Die Menschen müssen sich vom Mythos des Konzerns lösen. Denn er wird ihnen das nicht geben, was sie sich von ihm erhoffen. Insbesondere jüngere Leute sollten deshalb früh eine Varietät in ihre Karriere einbauen.

Was heißt das?

Sie sollten in unterschiedlichen Funktionen, Branchen und Projektorganisationen arbeiten, im Wechsel von Freiberuflichkeit und „abhängiger“ Beschäftigung. Ich nenne das „ein Portfolio an Erfahrungsfeldern aufbauen“. Und das Scheitern ist ja in jüngeren Jahren noch sehr viel einfacher zu verkraften als in älteren. Du hast ja keine Verpflichtungen, wo du beispielsweise ein Haus abzahlst, und noch keine Familie als Bündel an Verantwortung im Rucksack. Deswegen finde es so grauslich, wenn junge Menschen diese Chancen nicht nutzen. Das heißt nicht, dass in älteren Jahren da Hopfen und Malz verloren ist. Aber es ist ein Stückchen schwieriger. Voraussetzung ist in jedem Fall, dass man sich von dem Glauben löst, der Konzern sei die gute Mutter mit der nährenden Brust.

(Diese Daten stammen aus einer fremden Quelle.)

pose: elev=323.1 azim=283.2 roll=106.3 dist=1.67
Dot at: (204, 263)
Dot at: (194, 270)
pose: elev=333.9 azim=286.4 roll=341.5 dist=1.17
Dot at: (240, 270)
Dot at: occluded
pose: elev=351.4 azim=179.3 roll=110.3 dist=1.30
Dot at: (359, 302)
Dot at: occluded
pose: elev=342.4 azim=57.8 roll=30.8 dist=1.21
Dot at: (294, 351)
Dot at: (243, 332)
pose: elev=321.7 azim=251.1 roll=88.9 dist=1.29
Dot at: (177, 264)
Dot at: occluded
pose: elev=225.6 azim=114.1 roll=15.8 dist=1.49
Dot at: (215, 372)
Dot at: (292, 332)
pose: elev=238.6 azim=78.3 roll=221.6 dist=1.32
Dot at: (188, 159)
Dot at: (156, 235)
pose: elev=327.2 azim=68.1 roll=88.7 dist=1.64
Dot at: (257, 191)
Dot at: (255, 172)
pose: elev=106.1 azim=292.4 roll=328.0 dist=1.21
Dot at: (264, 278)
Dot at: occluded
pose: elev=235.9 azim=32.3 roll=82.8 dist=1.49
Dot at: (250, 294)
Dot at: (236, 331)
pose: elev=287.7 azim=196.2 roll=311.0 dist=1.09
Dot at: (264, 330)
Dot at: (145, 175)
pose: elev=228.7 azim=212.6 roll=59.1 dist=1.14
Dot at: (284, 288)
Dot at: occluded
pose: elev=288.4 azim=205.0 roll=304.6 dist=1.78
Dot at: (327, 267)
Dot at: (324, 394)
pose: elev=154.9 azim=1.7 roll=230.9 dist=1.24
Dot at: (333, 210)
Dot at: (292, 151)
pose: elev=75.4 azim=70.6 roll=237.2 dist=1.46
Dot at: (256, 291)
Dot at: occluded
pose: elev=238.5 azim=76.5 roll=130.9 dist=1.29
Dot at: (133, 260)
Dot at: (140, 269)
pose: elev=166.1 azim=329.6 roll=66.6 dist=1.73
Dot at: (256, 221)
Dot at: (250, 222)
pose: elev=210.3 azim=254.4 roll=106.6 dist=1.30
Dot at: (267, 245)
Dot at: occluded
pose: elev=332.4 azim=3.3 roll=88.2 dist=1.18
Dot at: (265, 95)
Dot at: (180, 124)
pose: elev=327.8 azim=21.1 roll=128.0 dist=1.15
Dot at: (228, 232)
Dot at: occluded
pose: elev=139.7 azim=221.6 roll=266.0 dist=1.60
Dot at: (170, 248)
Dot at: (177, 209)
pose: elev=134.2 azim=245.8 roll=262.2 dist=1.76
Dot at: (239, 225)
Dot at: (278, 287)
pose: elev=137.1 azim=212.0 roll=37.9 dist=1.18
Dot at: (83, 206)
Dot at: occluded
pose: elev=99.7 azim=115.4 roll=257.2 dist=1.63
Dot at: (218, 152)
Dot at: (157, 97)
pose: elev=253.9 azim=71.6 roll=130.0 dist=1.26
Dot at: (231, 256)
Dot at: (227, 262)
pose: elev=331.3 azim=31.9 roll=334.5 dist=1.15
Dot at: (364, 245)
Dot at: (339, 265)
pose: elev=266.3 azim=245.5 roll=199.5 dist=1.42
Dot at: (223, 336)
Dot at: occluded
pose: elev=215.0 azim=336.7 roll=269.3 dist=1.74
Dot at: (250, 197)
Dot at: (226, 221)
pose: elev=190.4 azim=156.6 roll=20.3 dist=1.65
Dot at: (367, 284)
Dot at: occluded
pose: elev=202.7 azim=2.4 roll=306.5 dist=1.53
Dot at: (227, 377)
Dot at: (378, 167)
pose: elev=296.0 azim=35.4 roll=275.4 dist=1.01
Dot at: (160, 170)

Da setzen viele Menschen ihr Vertrauen auf das falsche Pferd.

Ja! Sie müssten stattdessen sich selbst vertrauen. Sie müssten sagen: Ich bin Unternehmer und Unternehmerin meiner eigenen Talente, und wenn die Bilanz nicht stimmt, wenn ich mehr gebe, als ich kriege, und das über einen längeren Zeitraum, und ich habe es adressiert und es hat sich nicht verändert, dann gehe ich meinen eigenen Weg.

Über Jack Welch kann man ja viel reden, aber sein Satz „Control your destiny or somebody else will do“ ist ein Schlüsselsatz.

Wenn man sich meine Entwicklung anguckt, dann war ich so schlecht da nicht. Ich habe in meiner Laufbahn vier Konzerne und in diesen Konzernen vier Branchen und sieben Unternehmungen erfahren, und ich war im operativen Bereich, im Vertrieb und im Personalbereich. So wird man ein Architekt seines eigenen Lebensplans.

Wer etwas bewegen will, braucht Zeit zum Nachdenken. Auf Führungsebene hat man aber wenig Zeit. Wie haben Sie sich diesen Raum geschaffen?

Mein persönliches Lernmodell taugt nicht als Vorbild. Ich habe auf der einen Seite meine 60-Stunden-Woche gemacht für das traditionelle Geschäft und dann noch mal 30 oder 35 Stunden draufgeklatscht, damit ich meine spannenden Themen machen konnte. Das ist ja nicht die feine Art zu arbeiten. Deswegen würde ich dazu raten, Unternehmen zu suchen, die Freiheit geben. In Deutschland ist das eher der fortschrittliche Mittelstand. Aber Achtung: Nicht jeder Mittelstand ist fortschrittlich. Die Gründerszene ist auch eine Option. Wobei – ich sage es mal liebevoll: Zum Glück sucht nicht jeder Mensch nach Freiheit, sondern viele wollen ja eigentlich gut bezahlte Indianer sein.

Was würden Sie jemandem raten, der vielleicht noch nicht so weit in seiner Karriere ist, der gestalten möchte, aber auch unbedingt offen und kooperativ arbeiten will. Geht das?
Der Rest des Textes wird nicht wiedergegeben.